Wednesday was an all-around good day to be on the river. In less than one night, the river had dropped from 6,000 cfs to 3,000 cfs, and the color shifted from a coffee-brown appearance to a pea-green hue, the perfect color for drift-fishers, back-bouncers, side-drifters and plunkers.
Dee Shurtleff of Brookings was plunking that day at SSB and had lost a nice Chinook that had snapped his leader. Moments later, here comes Monty Moncrief with a real toad peeling off line. We knew this one was huge. It spent most of its time on the other side of the bank.
Although nobody actually saw the fish, we did see the signs of it. Everyone knew it was a hawg because of the way its tail was pushing water. That Chinook gave Monty an honest 15-minute fight before finally spitting the hook.

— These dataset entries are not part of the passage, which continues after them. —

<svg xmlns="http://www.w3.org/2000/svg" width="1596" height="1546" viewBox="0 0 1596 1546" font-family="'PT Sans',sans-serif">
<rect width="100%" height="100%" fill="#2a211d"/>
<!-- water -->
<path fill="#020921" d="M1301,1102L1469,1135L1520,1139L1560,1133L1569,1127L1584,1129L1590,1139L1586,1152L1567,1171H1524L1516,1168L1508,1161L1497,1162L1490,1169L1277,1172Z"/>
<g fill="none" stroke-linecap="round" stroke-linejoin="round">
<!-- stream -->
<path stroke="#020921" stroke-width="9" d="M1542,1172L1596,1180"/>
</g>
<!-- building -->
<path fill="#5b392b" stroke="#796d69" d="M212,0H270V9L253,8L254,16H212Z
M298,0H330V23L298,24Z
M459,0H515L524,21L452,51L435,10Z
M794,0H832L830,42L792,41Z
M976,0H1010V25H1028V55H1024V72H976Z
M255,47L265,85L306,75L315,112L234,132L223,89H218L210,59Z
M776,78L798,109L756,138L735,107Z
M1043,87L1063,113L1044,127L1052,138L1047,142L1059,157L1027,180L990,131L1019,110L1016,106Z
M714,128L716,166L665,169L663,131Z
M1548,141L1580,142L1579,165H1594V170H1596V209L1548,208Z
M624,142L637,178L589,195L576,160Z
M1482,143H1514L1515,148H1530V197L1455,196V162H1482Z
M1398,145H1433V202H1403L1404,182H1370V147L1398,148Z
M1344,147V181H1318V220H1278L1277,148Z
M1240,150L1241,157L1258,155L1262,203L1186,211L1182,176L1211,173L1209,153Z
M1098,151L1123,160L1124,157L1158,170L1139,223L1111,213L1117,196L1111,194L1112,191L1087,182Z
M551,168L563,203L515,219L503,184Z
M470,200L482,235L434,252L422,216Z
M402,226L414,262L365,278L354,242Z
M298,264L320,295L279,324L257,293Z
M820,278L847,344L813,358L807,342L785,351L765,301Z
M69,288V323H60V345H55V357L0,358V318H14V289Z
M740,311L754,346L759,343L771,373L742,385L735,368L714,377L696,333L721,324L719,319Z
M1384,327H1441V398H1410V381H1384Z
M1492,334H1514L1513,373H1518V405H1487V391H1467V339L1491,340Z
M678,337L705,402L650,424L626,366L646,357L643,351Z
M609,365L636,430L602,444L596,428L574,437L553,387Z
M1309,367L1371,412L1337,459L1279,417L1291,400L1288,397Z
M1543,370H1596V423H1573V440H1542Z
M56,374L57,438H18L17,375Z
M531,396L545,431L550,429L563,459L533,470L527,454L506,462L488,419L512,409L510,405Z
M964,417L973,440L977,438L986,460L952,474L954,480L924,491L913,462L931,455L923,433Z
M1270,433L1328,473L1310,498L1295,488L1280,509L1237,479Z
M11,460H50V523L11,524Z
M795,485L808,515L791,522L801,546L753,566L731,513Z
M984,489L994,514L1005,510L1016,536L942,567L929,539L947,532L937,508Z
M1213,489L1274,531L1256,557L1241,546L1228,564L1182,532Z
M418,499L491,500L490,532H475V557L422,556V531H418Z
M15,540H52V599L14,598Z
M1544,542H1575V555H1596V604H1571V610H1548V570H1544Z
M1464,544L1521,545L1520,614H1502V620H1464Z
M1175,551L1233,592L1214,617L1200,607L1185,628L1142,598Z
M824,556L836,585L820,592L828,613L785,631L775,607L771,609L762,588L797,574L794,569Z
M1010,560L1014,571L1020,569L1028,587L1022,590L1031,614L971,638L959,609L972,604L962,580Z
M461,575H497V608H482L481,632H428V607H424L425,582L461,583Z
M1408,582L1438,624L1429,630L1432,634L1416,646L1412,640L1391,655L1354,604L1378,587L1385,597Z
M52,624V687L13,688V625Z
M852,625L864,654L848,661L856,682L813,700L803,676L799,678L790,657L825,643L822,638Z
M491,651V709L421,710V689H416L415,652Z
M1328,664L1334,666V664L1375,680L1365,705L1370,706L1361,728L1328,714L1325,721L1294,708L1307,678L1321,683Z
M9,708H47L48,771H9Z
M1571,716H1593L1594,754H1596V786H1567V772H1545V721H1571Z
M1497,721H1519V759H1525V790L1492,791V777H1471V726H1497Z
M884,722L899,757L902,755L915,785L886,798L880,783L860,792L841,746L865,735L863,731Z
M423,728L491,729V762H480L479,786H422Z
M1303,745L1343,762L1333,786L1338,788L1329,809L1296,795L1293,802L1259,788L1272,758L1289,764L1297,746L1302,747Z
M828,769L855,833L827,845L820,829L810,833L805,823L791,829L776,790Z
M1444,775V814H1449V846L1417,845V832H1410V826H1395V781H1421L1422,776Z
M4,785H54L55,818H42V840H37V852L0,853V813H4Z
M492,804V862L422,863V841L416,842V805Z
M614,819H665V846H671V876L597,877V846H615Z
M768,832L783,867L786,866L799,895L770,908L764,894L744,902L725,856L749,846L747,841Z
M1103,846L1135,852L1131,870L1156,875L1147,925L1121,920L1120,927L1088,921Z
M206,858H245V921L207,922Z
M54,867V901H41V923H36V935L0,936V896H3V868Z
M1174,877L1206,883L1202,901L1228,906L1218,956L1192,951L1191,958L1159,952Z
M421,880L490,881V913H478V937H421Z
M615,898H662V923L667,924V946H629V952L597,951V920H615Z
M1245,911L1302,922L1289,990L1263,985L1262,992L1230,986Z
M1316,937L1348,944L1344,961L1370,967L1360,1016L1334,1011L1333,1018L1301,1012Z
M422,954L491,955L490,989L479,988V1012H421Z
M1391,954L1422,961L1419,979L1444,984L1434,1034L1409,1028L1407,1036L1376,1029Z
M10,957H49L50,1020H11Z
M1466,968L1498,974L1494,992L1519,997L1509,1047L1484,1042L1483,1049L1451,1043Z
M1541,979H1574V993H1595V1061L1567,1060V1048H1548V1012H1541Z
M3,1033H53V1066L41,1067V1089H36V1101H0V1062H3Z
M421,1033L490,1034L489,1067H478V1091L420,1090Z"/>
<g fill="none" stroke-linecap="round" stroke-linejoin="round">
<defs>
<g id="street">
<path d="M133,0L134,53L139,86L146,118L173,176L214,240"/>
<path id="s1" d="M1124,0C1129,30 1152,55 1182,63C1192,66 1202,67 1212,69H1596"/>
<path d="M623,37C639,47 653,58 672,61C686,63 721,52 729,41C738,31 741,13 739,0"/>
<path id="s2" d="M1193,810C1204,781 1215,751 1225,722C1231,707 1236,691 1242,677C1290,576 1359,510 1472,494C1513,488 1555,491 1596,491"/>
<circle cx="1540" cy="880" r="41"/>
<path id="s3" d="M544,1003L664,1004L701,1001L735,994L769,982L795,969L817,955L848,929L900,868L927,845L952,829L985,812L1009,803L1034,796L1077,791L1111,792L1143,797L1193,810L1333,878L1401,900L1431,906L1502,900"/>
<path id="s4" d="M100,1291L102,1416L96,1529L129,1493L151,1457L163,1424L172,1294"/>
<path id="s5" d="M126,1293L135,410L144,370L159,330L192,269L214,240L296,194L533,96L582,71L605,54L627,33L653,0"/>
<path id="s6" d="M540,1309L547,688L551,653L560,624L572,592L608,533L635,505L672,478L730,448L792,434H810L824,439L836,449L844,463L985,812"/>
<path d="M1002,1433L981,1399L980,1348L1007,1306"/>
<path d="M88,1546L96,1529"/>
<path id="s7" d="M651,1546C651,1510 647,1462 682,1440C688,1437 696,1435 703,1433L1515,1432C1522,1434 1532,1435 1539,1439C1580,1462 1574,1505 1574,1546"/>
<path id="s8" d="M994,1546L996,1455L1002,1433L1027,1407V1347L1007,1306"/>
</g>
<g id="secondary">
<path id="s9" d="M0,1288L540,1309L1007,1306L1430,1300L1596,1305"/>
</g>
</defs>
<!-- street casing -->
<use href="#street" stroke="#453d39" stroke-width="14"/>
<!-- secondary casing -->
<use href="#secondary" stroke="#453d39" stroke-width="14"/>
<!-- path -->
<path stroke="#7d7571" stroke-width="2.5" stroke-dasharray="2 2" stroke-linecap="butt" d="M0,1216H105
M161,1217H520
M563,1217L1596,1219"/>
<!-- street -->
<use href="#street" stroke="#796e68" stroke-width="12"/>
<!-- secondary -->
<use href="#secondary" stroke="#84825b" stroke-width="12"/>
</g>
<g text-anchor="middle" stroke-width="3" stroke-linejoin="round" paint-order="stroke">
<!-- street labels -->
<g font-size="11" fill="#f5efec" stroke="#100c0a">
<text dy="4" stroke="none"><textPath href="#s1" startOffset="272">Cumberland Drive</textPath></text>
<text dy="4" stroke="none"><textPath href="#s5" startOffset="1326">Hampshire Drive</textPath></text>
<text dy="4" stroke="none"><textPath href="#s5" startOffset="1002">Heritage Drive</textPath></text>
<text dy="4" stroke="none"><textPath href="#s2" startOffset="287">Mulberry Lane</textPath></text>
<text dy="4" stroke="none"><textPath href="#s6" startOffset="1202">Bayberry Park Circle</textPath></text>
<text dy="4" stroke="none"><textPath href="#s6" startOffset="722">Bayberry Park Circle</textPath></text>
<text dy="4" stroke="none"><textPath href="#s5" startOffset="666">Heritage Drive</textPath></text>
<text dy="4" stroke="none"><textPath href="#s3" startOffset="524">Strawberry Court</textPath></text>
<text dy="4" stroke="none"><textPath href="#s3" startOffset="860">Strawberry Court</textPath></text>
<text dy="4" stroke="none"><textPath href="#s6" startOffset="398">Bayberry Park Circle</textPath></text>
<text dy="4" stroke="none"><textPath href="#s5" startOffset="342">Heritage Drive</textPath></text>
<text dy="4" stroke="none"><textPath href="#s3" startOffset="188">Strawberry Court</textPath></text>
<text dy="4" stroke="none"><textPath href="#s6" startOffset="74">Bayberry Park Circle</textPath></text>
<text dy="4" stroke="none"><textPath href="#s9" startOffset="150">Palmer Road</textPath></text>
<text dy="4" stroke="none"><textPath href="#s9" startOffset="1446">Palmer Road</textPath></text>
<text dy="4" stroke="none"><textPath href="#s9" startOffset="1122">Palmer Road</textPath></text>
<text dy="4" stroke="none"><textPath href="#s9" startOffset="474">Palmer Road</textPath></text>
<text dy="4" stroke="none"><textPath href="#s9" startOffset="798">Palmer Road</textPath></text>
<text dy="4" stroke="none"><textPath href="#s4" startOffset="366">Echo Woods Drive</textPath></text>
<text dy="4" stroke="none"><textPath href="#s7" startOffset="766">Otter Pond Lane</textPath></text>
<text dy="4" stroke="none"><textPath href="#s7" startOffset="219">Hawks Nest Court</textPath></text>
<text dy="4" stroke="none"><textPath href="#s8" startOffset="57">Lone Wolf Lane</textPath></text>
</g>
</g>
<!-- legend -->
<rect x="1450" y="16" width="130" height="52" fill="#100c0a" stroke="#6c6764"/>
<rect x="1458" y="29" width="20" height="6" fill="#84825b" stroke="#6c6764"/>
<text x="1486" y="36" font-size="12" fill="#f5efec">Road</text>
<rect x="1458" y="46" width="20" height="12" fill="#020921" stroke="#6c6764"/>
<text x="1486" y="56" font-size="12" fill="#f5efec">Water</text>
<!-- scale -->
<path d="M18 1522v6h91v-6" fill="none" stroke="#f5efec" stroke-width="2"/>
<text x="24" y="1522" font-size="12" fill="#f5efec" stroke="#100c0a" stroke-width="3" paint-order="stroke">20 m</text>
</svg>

There were a lot of fish weighed in at Sporthaven Marina that day by yours truly. Every year I'm weighmaster for a series of derbies put on by Jack Hanson of jacksguideservice.com. The crme-of-the-crop of the river guides always participate in these events, with the likes of Bill Urie, Joe Whaley and Harvey Young.

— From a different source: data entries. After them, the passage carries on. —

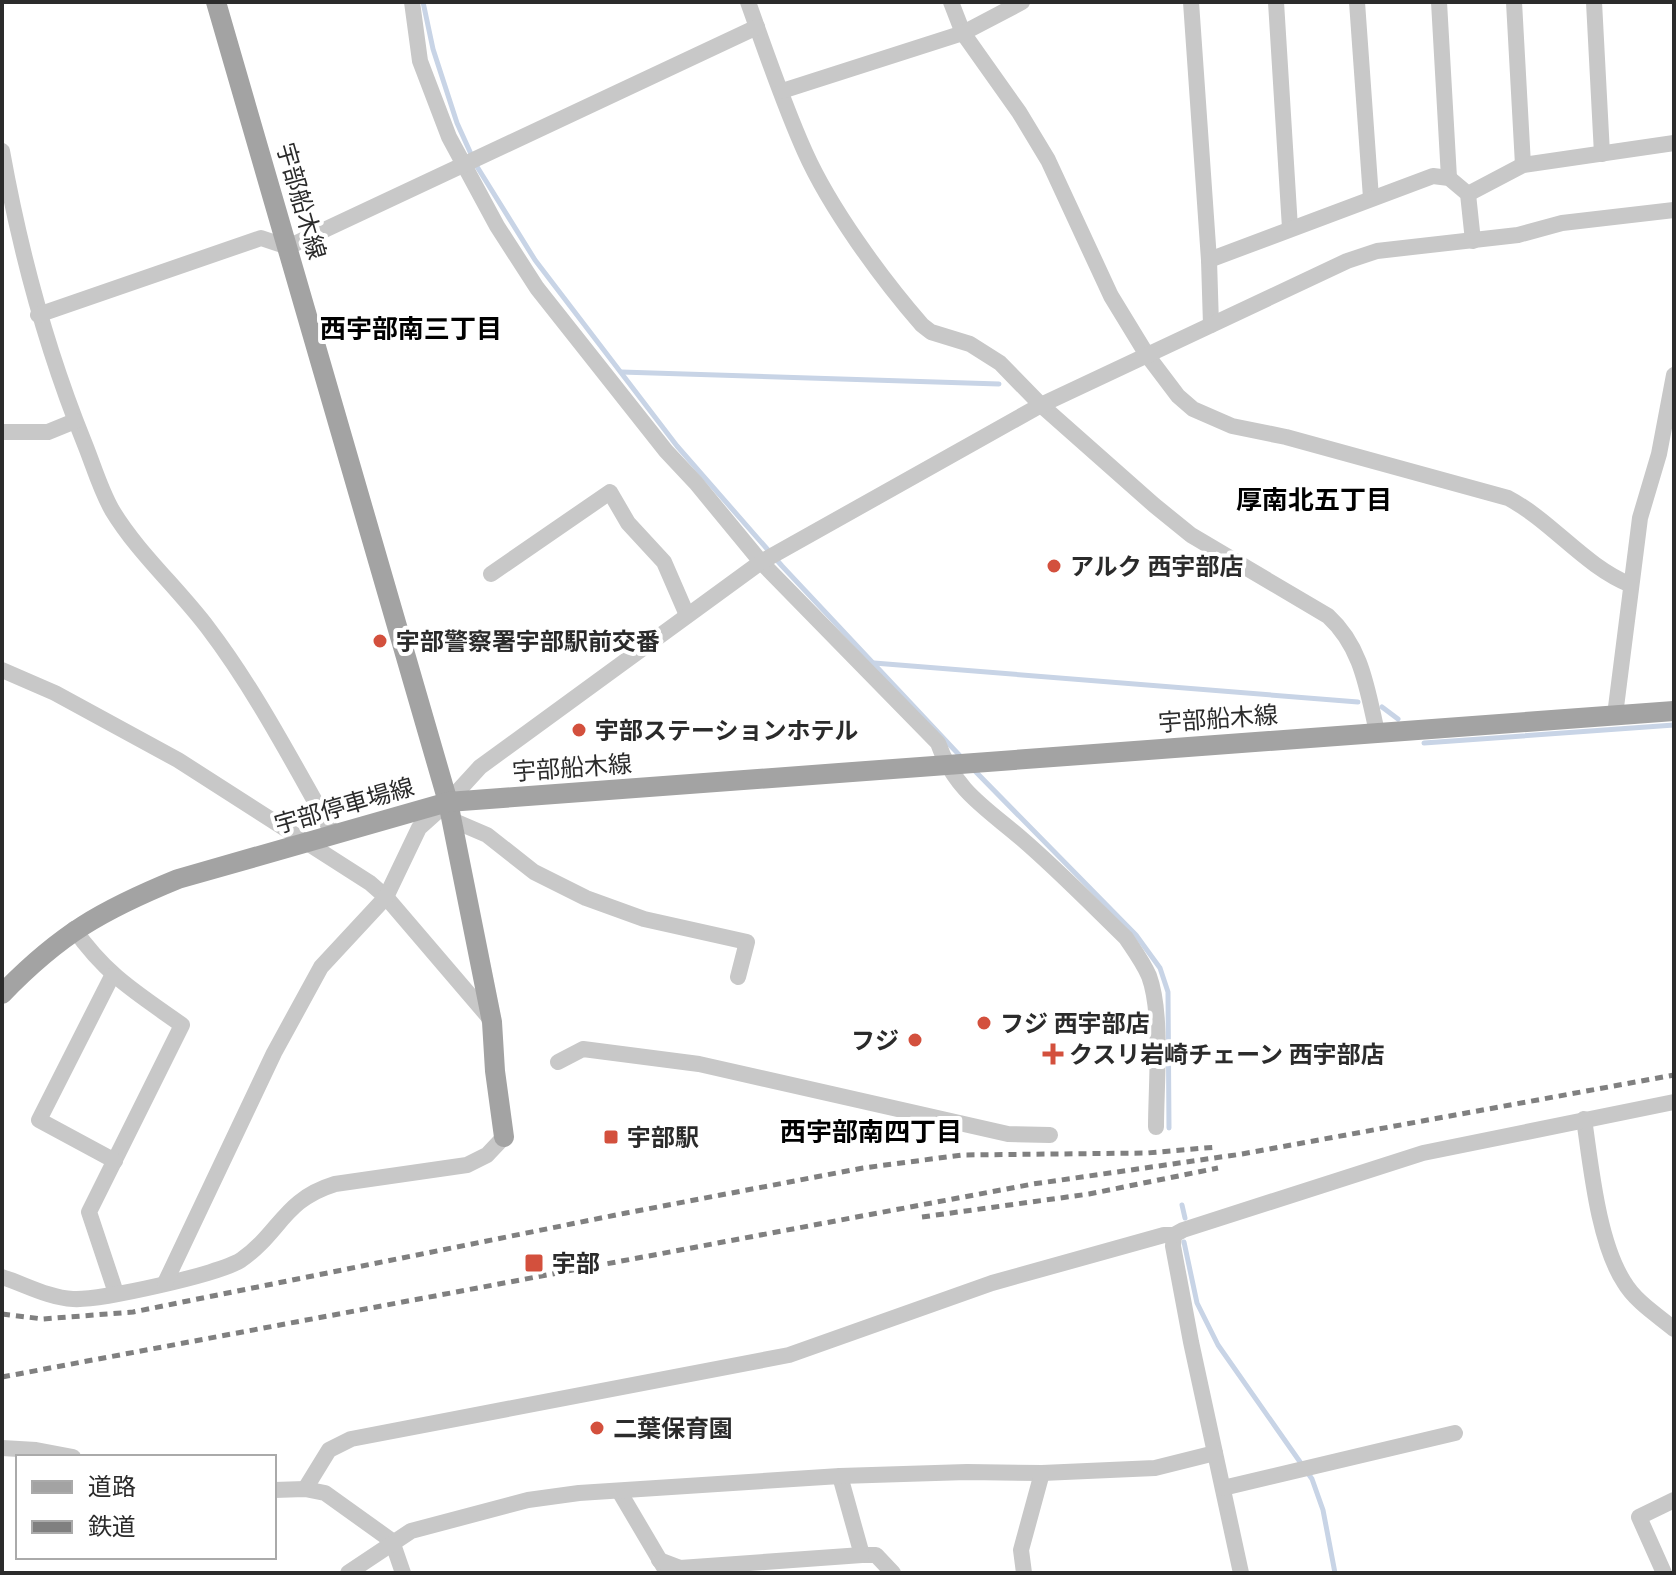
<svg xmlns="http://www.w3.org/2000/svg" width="1676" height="1575" viewBox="0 0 1676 1575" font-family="'IBM Plex Sans','Noto Sans JP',sans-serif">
<rect width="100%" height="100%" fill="#fff"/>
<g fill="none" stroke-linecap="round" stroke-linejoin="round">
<g stroke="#c8d4e6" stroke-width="5">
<polyline points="423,2 433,49 457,123 476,165 535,260 677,446 782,566 963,759"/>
<polyline points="621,372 999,384"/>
<polyline points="874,663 1358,702"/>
<polyline points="1382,707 1398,719"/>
<polyline points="1424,743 1674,725"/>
<polyline points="973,769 1136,935 1160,968 1168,992 1169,1128"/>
<polyline points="1182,1205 1185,1218"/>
<polyline points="1184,1242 1197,1303 1218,1345 1312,1479 1323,1510 1335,1573"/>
</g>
<g stroke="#c8c8c8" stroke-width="16">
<path d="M 412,2 L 420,61 L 449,137 L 497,226 L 537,288 L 666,451 L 696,483 L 761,562 L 938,743 C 955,791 986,808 1022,839 C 1058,870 1092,905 1126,938 C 1134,950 1143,962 1149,976 C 1163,1014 1156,1085 1156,1127"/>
<path d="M 748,2 C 766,52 783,103 805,152 C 830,208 881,278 922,325 L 931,332 L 970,344 L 1000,363 L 1041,405 L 1154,505 L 1191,535 L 1328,616 C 1362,647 1367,689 1377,732"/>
<path d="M 951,2 L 963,33 L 1019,112 L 1048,160 L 1111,296 L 1147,355 L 1178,396 L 1193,409 L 1232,426 L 1286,437 L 1508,498 C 1553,522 1584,566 1631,585"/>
<polyline points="1191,2 1209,260 1211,325"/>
<polyline points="1276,2 1290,228"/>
<polyline points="1357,2 1371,198"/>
<polyline points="1439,2 1449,178"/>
<polyline points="1514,2 1523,165"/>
<polyline points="1594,2 1602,154"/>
<polyline points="782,91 963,33 1022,2"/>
<path d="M 2,151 C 20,251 46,348 84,442 C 93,464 100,489 112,510 C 138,553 177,587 208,628 C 256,691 294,765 334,835"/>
<polyline points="1468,194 1523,165 1674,143"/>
<polyline points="1209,260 1433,176 1449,178 1468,194 1473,241"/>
<polyline points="38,315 261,238 288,247 757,27"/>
<polyline points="2,432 48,432 75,421"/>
<polyline points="491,574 610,492 628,523 664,562 687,615"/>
<polyline points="2,670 55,693 178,760 370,883 386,897 492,1021"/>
<polyline points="1615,715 1640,518 1659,454 1674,375"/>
<polyline points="452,820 487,835 534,872 586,898 644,919 747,942 738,977"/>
<path d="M 74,929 C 107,976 137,993 182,1025 L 89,1212 L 116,1293"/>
<polyline points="112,976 39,1120 115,1161"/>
<polyline points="558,1062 583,1049 699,1064 1008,1134 1050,1135"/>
<path d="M 1584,1119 C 1591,1166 1598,1242 1624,1282 C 1635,1301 1657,1315 1674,1329"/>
<polyline points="1174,1235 1173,1246 1191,1342 1241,1573"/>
<path d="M 2,1277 C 24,1284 49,1298 73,1299 C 99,1301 220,1274 241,1260 C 281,1232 283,1200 335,1184 L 467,1165 L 487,1155 L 504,1137"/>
<polyline points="165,1283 274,1053 321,967 386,897 419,828 448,802 480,767 761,562 1041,405 1347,261 1377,251 1518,235 1562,223 1674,210"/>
<polyline points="2,1448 36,1450 73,1457"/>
<polyline points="840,1476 862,1555 876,1555 893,1573"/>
<polyline points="1223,1488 1455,1433"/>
<polyline points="305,1489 329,1450 351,1439 789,1355 992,1283 1164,1235 1174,1235 1183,1230 1423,1153 1674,1102"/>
<polyline points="274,1490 305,1489 325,1493 392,1541 403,1573"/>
<polyline points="619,1491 665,1569"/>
<polyline points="659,1560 680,1568 862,1555"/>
<polyline points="348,1573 411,1531 528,1500 579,1493 840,1476 967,1472 1042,1473 1155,1468 1215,1453"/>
<polyline points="1024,1573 1021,1550 1042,1473"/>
<polyline points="1664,1573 1639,1517 1674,1500"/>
</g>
<g stroke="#a3a3a3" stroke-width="20">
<polyline points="216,2 448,802 492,1022 495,1071 504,1137"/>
<path d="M 2,994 C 60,934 102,910 178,879 L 448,802 L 1674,711"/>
</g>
<g stroke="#808080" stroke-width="5" stroke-dasharray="8 6" stroke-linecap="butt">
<polyline points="922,1217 1089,1194 1218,1168"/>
<polyline points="2,1314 43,1319 133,1312 626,1213 863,1168 962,1155 1147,1153 1217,1147"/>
<polyline points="2,1377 1033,1184 1242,1154 1674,1075"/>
</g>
</g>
<g fill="#d3503d" stroke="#fff" stroke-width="3">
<circle cx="1054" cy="566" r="8"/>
<circle cx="380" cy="641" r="8"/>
<circle cx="579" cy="730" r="8"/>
<circle cx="984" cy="1023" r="8"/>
<circle cx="915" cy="1040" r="8"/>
<path d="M1049 1042h8v8h8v8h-8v8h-8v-8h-8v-8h8z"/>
<rect x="603" y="1129" width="16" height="16" rx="4"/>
<rect x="524" y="1253" width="20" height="20" rx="4"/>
<circle cx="597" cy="1428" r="8"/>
</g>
<g text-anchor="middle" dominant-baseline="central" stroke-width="8" stroke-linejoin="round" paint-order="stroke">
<g font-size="24" fill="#2b2b2b" stroke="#fff">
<text transform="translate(302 201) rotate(74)">宇部船木線</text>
<text transform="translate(1218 718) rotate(-4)">宇部船木線</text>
<text transform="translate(572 767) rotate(-4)">宇部船木線</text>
<text transform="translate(344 805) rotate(-16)">宇部停車場線</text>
</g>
<g font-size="24" font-weight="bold" fill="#2b2b2b" stroke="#fff" text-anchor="start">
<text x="1070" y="566">アルク 西宇部店</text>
<text x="396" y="641">宇部警察署宇部駅前交番</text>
<text x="595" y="730">宇部ステーションホテル</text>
<text x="1000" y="1023">フジ 西宇部店</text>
<text x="899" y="1040" text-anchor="end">フジ</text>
<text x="1069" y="1054">クスリ岩崎チェーン 西宇部店</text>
<text x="627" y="1137">宇部駅</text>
<text x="552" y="1263">宇部</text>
<text x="613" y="1428">二葉保育園</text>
</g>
<g font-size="26" font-weight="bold" fill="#000" stroke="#fff">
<text x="411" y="328">西宇部南三丁目</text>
<text x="1314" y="499">厚南北五丁目</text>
<text x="871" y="1131">西宇部南四丁目</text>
</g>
</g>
<rect width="1676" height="1575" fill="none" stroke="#2b2b2b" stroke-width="8"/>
<rect x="16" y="1455" width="260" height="104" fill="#ffffff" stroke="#aaaaaa" stroke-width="2"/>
<rect x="32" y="1481" width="40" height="12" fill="#a3a3a3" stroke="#aaaaaa" stroke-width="2"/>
<text x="88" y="1495" font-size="24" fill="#2b2b2b">道路</text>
<rect x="32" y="1521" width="40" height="12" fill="#808080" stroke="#aaaaaa" stroke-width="2"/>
<text x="88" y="1535" font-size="24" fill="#2b2b2b">鉄道</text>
</svg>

On Tuesday, when the Chetco was too high and muddy, most of the guides were all over California's Smith River in the neighborhood between the Forks and the Tower. Tuesday's fish were extremely bright and healthy looking specimens.
On Wednesday, the second day of the Clearwater Classic, everyone was pulling plugs on the Chetco.
The largest salmon of the event, a 44 pounder, was caught by George Daves who was behind the oars of Bill Urie from Bill Urie's Guide Service in Medford. Second place went to Keith Van Amburg with his 38-pound king. Keith was guided by George Oachs of www.oachs.com. Third place went to Fred Wheeler who caught his 34-pound, 8-ounce Chinook with guide Gary Farley.
As you can see, there are still plenty of November hawgs in the Chetco. One would think that Urie's 44-pounder would have been turning colors, but this one was a chromer, complete with sea lice.
If history is true to itself then there will still be a second push of November fish ranging from 25 to 35 pounds.
At this time it is looking like a lot of the salmon runs could be late this year. Just the other day, Andy Martin and I were at Rowdy Creek Fish Hatchery watching salmon jump over the falls to get to the fish trap. There were plenty of large salmon, and what's more, there were some chrome-bright steelhead in the mix as well.
Furthermore, the Chetco now has all of the fish needed for the Chetco Brood Stock Program. I wouldn't be surprised if we got a late shot of salmon this year, maybe even into December. A December run would be a little odd, but all signs are pointing to late runs this year.
As of 2 a.m. Friday, the Chetco was around 2,000 cfs and rising very slowly. However, this week's forecast calls for 100-percent chance of rain today, 90-percent tonight and 60-percent on Sunday, so don't be surprised to see the Chetco blown out again today. The rest of Thanksgiving week is supposed to be sunny and clear.
In an ideal weather scenario, it would rain just enough today and tomorrow for the river to rise for plunkers, drift-fishermen and drift-boaters to all enjoy fishing for the rest of the week.
Save a turkey - stuff a steelie for Thanksgiving. Mouth-watering recipes are all over the Web.